*Exercise goal*. From the listing below, pull out the lines that hold "users".

*Input records*.
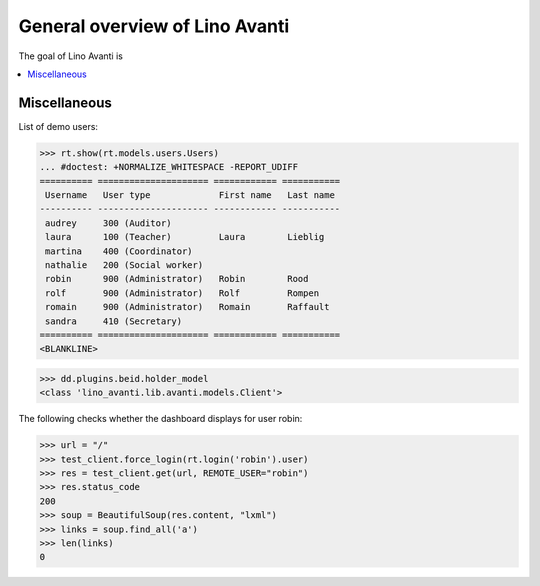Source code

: .. doctest docs/specs/avanti/general.rst
.. _avanti.specs.general:

===============================
General overview of Lino Avanti
===============================

..  doctest init:

    >>> import lino
    >>> lino.startup('lino_book.projects.adg.settings.doctests')
    >>> from lino.api.doctest import *

The goal of Lino Avanti is 

.. contents::
  :local:

Miscellaneous
=============

List of demo users:

>>> rt.show(rt.models.users.Users)
... #doctest: +NORMALIZE_WHITESPACE -REPORT_UDIFF
========== ===================== ============ ===========
 Username   User type             First name   Last name
---------- --------------------- ------------ -----------
 audrey     300 (Auditor)
 laura      100 (Teacher)         Laura        Lieblig
 martina    400 (Coordinator)
 nathalie   200 (Social worker)
 robin      900 (Administrator)   Robin        Rood
 rolf       900 (Administrator)   Rolf         Rompen
 romain     900 (Administrator)   Romain       Raffault
 sandra     410 (Secretary)
========== ===================== ============ ===========
<BLANKLINE>


>>> dd.plugins.beid.holder_model
<class 'lino_avanti.lib.avanti.models.Client'>

The following checks whether the dashboard displays for user robin:

>>> url = "/"
>>> test_client.force_login(rt.login('robin').user)
>>> res = test_client.get(url, REMOTE_USER="robin")
>>> res.status_code
200
>>> soup = BeautifulSoup(res.content, "lxml")
>>> links = soup.find_all('a')
>>> len(links)
0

*Task solution*.
List of demo users:
>>> rt.show(rt.models.users.Users)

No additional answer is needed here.